It goes without saying that there is a great deal of Psychology going on in Donald Trump's second term. None of it is especially complicated, because the people involved are without exception clammy, low-wattage sociopaths who universally dislike and distrust each other, see their hugely consequential jobs primarily as opportunities to make short-form video content and fly on private planes, and have not let their (correct) understanding that they will be going to go to hell when they die sway them from gulping down huge foamy draughts of humiliation every single day. But if none of it and none of them are very interesting, the volatility of the visibly decaying real estate priss at the center of it all generally keeps it surprising.
For the most part, this is a matter of nausea and dread—a drawling executive digression revealing plans to invade "four or quite frankly five" new countries, the most powerful politician in the world either nodding along or nodding off as his chief health officials stammer through an endorsement of miasma theory. But sometimes it plays out as it does in this Wall Street Journal story about the president compulsively gifting pairs of Florsheim dress shoes to the underlings and supplicants that wind up sitting across from him at meetings. The Journal story quotes a woman who works in the White House saying “all the boys have them,” and another laughing that, “It’s hysterical because everybody’s afraid not to wear them.”
In one sense, this sort of behavior won't really be surprising to anyone who has spent time around a disinhibited and declining older person; thought processes become both less linear and much more legible in that cohort, and in this case Trump's interior progression from "bored with person talking" to "noticing that person's shoes" to "telling them to put on new shoes" is no longer interior at all. The Journal story describes Trump interrupting a lunch meeting with Tucker Carlson to start talking about "his 'incredible' new shoes" and pausing a December meeting with Vice President JD Vance and Secretary of State Marco Rubio to point out their "shitty shoes" before "retrieving a catalog" and getting to work on crafting a presidential solution to that issue. If this habit had in any way distracted the president from dropping bombs on foreign schools or his ongoing domestic terror campaigns, it would be much easier to laugh about it. As it stands, it's just one of those stupid things everyone gets to walk around knowing about while all the bombing and terror stuff continues. There's very little surprise left in that, either.
But there are still some rough chuckles to find, here. The Journal notes that Trump "has taken to guessing people’s shoe size in front of them," which absolutely scans; the barely implied you know, they're saying I could have been a champion-level cobbler aligns perfectly with the broader Junior Soprano of it all. The Trump Administration Difference lies in the way that the people involved have found ways to add their own personal notes of perversity, dishonesty, and scrabbling unctuous personal unpleasantness to it. In an anecdote that the Journal notes that Vance first related at an event "celebrating Kennedy Center honoree Sylvester Stallone," the Vice President talks about what happened after Trump broke out his Florsheim catalog:
A third politician was in the room—Vance didn’t name him—and Trump asked each person for their size. Rubio said 11.5, Vance 13. The third man said 7, according to Vance.
“The president kind of leans back in his chair and says, ‘You know you can tell a lot about a man by his shoe size,’” Vance said.
Great stuff there, obviously; it's hard not to emit a strained and awkward laugh just reading it there on the page, and that's before you figure Vance's classic tremulous about-to-cry-at-the-Apple-store delivery style into it. But what is most admirable about the story, if that's the word, is that while it has a lot of obvious and unnecessary lies in it, the people involved all nevertheless have to abide by it. This Daily Beast story features a delightful crop of Rubio absolutely swimming in his dress shoes during a January interaction with Sen. Chuck Schumer, which I have reproduced here:

The photo wires are lousy with photos of the Secretary of State sliding around in shoes that seem aspirationally sized-up to appeal to his boss's belief that "you can tell a lot about a man by his shoe size." Here he is ridin' loose in the Oval Office.

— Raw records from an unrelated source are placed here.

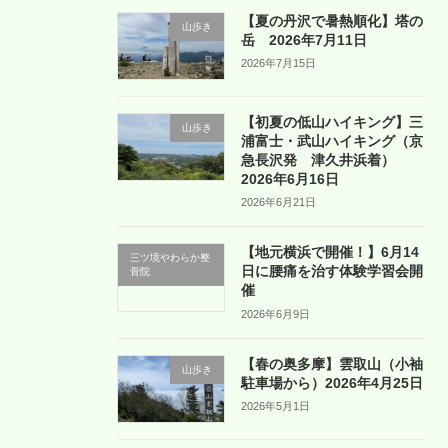
【夏の丹沢で暑熱順化】塔の
山歩き
岳 2026年7月11日
2026年7月15日
【初夏の低山ハイキング】三
山歩き
浦富士・武山ハイキング（京
急長沢発 津久井浜着）
2026年6月16日
2026年6月21日
【地元横浜で開催！】6月14
三ツ境やわらか整
日に腰痛を治す体験学習会開
骨院
催
2026年6月9日
【春の奥多摩】雲取山（小袖
山歩き
駐車場から）2026年4月25日
2026年5月1日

Once you start looking for it, a strange kind of visual paranoia can take hold. Do you notice anything weird in the image atop this post?

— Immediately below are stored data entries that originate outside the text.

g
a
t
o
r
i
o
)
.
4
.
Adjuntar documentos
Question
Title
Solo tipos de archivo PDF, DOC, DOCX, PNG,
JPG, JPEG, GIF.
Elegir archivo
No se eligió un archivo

Ha ha. But I was referring to this:

Are these shoes actually too big, or is the knowledge that Marco Rubio is at least some of the time clomping around in his dad's work shoes, because he thinks it might upset his boss if he didn't, outpacing reality?
These are not the only questions raised, here, of course. Why would the Secretary of State not simply buy himself a pair of these (affordable) dress shoes in his actual size and wear those instead? Even stipulating that we already know about why he would lie about his shoe size to his boss—these people are just absolute dopes, and love to tell weird lies—why would he assume that his boss would somehow know what size shoe he is wearing? Does Rubio believe he might be fired as Secretary of State for wearing his own shoes instead of the clownier ones he received as a weird gift from his boss? Again, this is not very complicated, or very interesting: dopes, love lying for no real reason, wild humiliation fetish, et cetera, we have been over this. But while it doesn't do much to brighten the pall of our glorious new age of national disgrace, we might as well award some points for commitment to the bit, and for a residual, accidental, tragicomic bit of truth: you really can tell a lot about someone by their shoe size, or anyway by what size shoe they're willing to wear.